═════ Given text ═════
Is there, or has there been, an attempt to seek reliable benchmarks for this type of expansion in the responsibilities of a municipality our size? We are moving into the jurisdiction of the county; we are moving away from the original concept of CIP i.e. funding small(ish) improvements to the downtown; we are moving toward scope changes from small(ish) downtown improvements to affordable housing to attainable and rental housing; we are moving from approx 50K$ budget to 250K$+. All of these adjustments require thoughtful analysis and political will; even the County appears to be cheering us on – why?

Reply to  Gerinator
3 years ago

It’s called creeping socialism…taxes are high enough in Cobourg without taking on additional responsibilities of the county and the province.

Reply to  cornbread
3 years ago

Actually Taxes are Very high in Cobourg
Dare to Compare you will be surprised
My waterfront Home in Haldimand in yr. 2000 was sold at $600 K Taxes $3800.-
Taxes today $5400.- with full services & 170ft of private usable water front
Purchase in Cobourg 2000 Water view $550 K taxes then $4500 . now $9800.-
no garbage or snow removal Common element so plus fees for that .
and its noisy

Reply to  Sandpiper
3 years ago

Sandpiper would you list your Cobourg water view property today proportionately higher, if you were selling? I thought property taxes were tied to MPAC assessed property value?

Reply to  MiriamM
3 years ago

Actually No
The private water front Quiet setting has increased at a much higher rate than the intown property we became friends with the people that bought our water front property who are from Cobourg originally and in 10 yrs it has surpassed the values of our town property by at least 40 % conservatively a similar home right next door just sold in May at $2.1 Mil where 3 of my neighbours in town have sold this yr all around the $1.1 Mil and under all by different local realtors this seems to be the way

Reply to  MiriamM
3 years ago

They are based on Property Value but…..Not on the ability to pay.

Reply to  Sandpiper
3 years ago

In Year 2000 The Esplanade units were sold at $$500K. Now sell for $1,000,000.
Property Taxes rise with House Prices unless the Mill rate goes down. Mill rates reduce with decreases or stabilization of Town expenditures. In 2000 no Cobourg Community Centre existed and now costs apparently over $1,300,000 annually. There is part of your problem.
═════ Entries shown ═════
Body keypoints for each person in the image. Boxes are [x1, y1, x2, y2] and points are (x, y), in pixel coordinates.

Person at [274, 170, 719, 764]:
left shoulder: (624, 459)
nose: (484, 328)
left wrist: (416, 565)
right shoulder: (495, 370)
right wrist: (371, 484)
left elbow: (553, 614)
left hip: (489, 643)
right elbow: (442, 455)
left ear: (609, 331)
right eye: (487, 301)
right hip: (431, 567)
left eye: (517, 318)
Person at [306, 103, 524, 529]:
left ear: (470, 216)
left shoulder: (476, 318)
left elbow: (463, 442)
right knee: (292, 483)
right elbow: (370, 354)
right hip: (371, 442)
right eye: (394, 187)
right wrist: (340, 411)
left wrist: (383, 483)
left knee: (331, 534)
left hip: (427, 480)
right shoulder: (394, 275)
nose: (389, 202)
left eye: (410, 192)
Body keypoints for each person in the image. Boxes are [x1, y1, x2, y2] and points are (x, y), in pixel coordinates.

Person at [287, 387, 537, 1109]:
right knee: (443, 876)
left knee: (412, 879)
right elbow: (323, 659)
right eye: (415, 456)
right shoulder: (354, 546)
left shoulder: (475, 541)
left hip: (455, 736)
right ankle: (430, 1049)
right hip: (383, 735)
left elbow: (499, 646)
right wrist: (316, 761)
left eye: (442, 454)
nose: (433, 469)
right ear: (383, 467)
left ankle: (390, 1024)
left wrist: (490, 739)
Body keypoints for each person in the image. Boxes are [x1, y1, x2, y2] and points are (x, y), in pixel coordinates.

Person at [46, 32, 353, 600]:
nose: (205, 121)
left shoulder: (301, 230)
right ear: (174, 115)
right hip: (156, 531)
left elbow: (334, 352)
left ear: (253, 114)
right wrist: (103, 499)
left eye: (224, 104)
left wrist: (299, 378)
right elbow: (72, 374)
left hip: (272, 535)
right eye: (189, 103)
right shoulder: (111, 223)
═════
**Work required:** Please extend the Cobourg property tax discussion past its last line. The records aren't needed here.

**Response area:**
3 years ago

I have attended several of these meetings in the past and believe that council has lost its way
with this program . There is No defined category or identified needs of the various stages of life & age when it comes to the BUZZ word Affordable Housing that’s just a campaigning platform its best to have an idea of the market requirements at the out set . Other wise its an unpleasant housing situation . I think Ben Burd hit the nail on the head
A single senior has completely different needs to a single mom with children , or a young family with a couple of children looking for their 1 st home . Its nice to think a mix of life styles might work but thats seldom the case Seniors need accessibility issues addressed , transportation , maintenance free ,safe dignified quiet surroundings ,—– Where young families need a place for children to run , play, school, 2 or 3 bed rms , indestructible housing less traffic safe surroundings. A ShotGun approach seldon works and so far Nothing has been accomplished in a Affordable fashion just talk

3 years ago

I am happy to see that folks are starting to understand
local housing is a local issue. I appreciate Mr. Burds’
comments, except his comments about “handed over to County to administer”. Let’s keep it local thanks.
Would love to see town owned lands like Tannery used
for Purpose Built Rental Housing.

Reply to  Eastender
3 years ago

Yes average to wealthy working Commuter development walking distance to the train
thats what Metro Links is insisting on in the Clairington region and they control and over ride Planning and the OP with in 1000 Mtrs of the new Go stations

Deborah OConnor
3 years ago

How about a few words on the topic Mr. Draper wrote about; affordable housing? I was lucky enough to live for 8 years in one of the duplex buildings on Elgin Street East in Cobourg, starting when my kids were 14 and 12. What a happy outcome for them, saved them from spending their teenage years living over a bank downtown.

Our subsidized, rent geared to income housing worked well, just as intended by the Province when they built these all over Ontario. With locally appointed board members managing the projects, I was our board’s first tenant member. As my kids grew up and I began working in earnest, my rent quadrupled, again just as intended. My son started paying rent too when he finished school and started working. Some of my former neighbours have become friends; all of us moved on many years ago.

Now I understand the 18 units will become 40 and private backyards will be lost. I just hope the 4′ tall lilac tree my son transplanted into the yard, now towering 25′ high, won’t be lost. Heaven knows we need more affordable housing, lots more.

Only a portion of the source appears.